31. The specific case of the claimant is that the illegal and unlawful termination of the contract resulted in the claimant not being able to execute the balance work resulting in loss of money invested, loss of manpower and damage caused to the reputation of the claimant. The claimant was claiming for 10% on the balance work to the tune of Rs.26,18,886/-.
32. The Arbitral Tribunal had rejected this claim mainly on the ground that the claimant had committed breach of contract and the termination of the contract was also upheld and hence the claimant was held to be not entitled for any compensation under this head.
33. When it comes to loss of profit, certain amount of guesswork and leeway is permitted and the Arbitral Tribunal can employ honest guess work and a rough and ready method for quantifying the damage. GCC61(3) provides that a contractor shall have no claim to any payment of compensation or otherwise howsoever on account of any profit or advantage which he might have derived from the execution of the work in full but which he did not derive in consequence of determination of contract.

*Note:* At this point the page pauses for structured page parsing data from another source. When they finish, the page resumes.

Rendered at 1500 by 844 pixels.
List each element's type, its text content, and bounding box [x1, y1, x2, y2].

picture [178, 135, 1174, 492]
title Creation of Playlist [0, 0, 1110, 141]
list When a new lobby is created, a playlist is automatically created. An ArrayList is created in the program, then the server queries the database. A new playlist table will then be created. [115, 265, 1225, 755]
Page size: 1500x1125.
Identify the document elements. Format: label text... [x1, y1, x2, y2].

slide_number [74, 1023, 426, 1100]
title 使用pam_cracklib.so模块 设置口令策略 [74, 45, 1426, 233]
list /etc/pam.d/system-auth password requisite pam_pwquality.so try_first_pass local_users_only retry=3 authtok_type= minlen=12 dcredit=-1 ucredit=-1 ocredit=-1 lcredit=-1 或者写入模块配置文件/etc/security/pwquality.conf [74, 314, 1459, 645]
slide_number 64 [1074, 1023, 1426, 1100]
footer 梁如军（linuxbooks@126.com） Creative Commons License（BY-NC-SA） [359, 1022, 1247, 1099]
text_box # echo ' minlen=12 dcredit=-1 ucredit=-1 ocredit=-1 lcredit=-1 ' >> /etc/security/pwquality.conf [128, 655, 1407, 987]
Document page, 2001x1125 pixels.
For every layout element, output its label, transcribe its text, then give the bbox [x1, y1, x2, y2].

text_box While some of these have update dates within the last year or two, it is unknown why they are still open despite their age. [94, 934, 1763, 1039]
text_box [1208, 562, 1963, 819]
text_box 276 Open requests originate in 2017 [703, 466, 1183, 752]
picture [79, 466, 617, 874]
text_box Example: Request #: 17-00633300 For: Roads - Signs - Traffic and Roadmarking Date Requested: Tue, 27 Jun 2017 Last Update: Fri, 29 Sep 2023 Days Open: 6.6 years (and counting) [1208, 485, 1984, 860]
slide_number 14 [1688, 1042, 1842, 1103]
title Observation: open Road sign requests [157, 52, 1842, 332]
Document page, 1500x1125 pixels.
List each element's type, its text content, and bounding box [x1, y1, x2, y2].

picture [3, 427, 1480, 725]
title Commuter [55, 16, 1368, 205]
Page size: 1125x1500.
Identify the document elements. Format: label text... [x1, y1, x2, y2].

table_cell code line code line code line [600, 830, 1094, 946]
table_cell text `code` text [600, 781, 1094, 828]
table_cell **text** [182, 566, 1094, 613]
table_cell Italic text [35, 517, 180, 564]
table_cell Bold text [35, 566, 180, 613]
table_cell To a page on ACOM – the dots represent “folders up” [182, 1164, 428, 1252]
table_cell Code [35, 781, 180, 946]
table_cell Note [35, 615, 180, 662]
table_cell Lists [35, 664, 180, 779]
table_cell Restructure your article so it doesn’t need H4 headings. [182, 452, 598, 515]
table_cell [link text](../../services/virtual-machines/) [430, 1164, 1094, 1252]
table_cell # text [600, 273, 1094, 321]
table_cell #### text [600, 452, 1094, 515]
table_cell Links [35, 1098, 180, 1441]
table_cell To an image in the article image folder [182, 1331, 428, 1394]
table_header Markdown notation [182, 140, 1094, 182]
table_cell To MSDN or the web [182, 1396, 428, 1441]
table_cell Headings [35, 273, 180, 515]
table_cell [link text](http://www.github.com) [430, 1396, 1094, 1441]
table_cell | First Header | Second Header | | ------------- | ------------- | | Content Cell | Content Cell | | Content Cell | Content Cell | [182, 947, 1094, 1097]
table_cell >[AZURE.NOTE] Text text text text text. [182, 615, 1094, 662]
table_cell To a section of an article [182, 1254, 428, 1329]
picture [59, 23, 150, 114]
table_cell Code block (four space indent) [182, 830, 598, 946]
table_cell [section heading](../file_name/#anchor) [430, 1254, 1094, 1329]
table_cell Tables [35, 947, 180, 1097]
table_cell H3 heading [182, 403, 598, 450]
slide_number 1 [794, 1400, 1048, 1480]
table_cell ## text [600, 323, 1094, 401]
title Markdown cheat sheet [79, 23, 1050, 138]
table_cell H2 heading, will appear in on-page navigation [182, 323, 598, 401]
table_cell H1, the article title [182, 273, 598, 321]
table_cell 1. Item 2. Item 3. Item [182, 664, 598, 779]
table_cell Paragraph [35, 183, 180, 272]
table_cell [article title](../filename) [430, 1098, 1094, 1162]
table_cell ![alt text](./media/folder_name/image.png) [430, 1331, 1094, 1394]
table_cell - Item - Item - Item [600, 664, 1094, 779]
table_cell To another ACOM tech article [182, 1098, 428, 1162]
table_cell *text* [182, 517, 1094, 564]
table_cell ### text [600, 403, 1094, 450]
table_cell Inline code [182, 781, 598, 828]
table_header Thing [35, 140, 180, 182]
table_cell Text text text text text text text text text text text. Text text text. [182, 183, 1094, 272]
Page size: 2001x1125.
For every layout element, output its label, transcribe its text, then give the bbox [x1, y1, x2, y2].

34. The above Clause can be put against the petitioner if the termination of the contract was legal. This Court has already held that the termination of contract is illegal and unlawful. Under such circumstances, the petitioner will be entitled for loss of profit. However, there must be some basis for calculating this loss. The only basis on which the petitioner is claiming for loss of profit is the balance work not completed and out of which the petitioner is claiming for 10%. Such a claim cannot be awarded mechanically without giving reasons on the underlying facts which ultimately leads to adopting a formula to calculate loss of profit. Just because the Arbitral Tribunal or the Court are given the leeway or the scope for guesswork, that does not mean that an arbitrary amount can be fixed without reasons. In the case in hand, the claimant is seeking for loss of profit at 10% on the balance work that was not completed and that certainly cannot form the basis for awarding compensation under the head of loss of profit. Hence, this Court is not inclined to interfere with the finding of the Arbitral Tribunal insofar as Claim No.11 is concerned.
35. The last issue that arises for consideration is as to whether the petitioner will be entitled to claim for payment of interest towards the EMD, PG and SD that has to be refunded by the respondent.
36. Under normal circumstances, these amounts will not carry any interest and it has to be refunded as such. However, these amounts have been retained by the respondent by forfeiting these amounts and such forfeiture was held to be illegal by this Court. Therefore, the petitioner will be certainly entitled for payment of interest on the EMD, PG and SD.
37. In the result, Claim Nos.1 to 4 and 7 are awarded in favour of the petitioner/claimant. Insofar Claim Nos. 2 to 4 are concerned, the EMD, PG, and SD shall be refunded to the petitioner with interest at the rate of 9% p.a., from 30.06.2020 till the date of actual payment. Similarly, the sum of Rs.4,50,000/- for Claim No.7 shall be paid to the petitioner/claimant with interest at the rate of 9% p.a., from 30.06.2020, till the date of actual payment. The counter claims 1 and 2 awarded by the Arbitral Tribunal in favour of the respondent is set aside. The award in all other respects stands confirmed.
38. In the result, this Arbitration Original Petition is allowed in the above terms and there shall be a direction to the respondent to pay cost of a sum of Rs.2,00,000/- to the petitioner.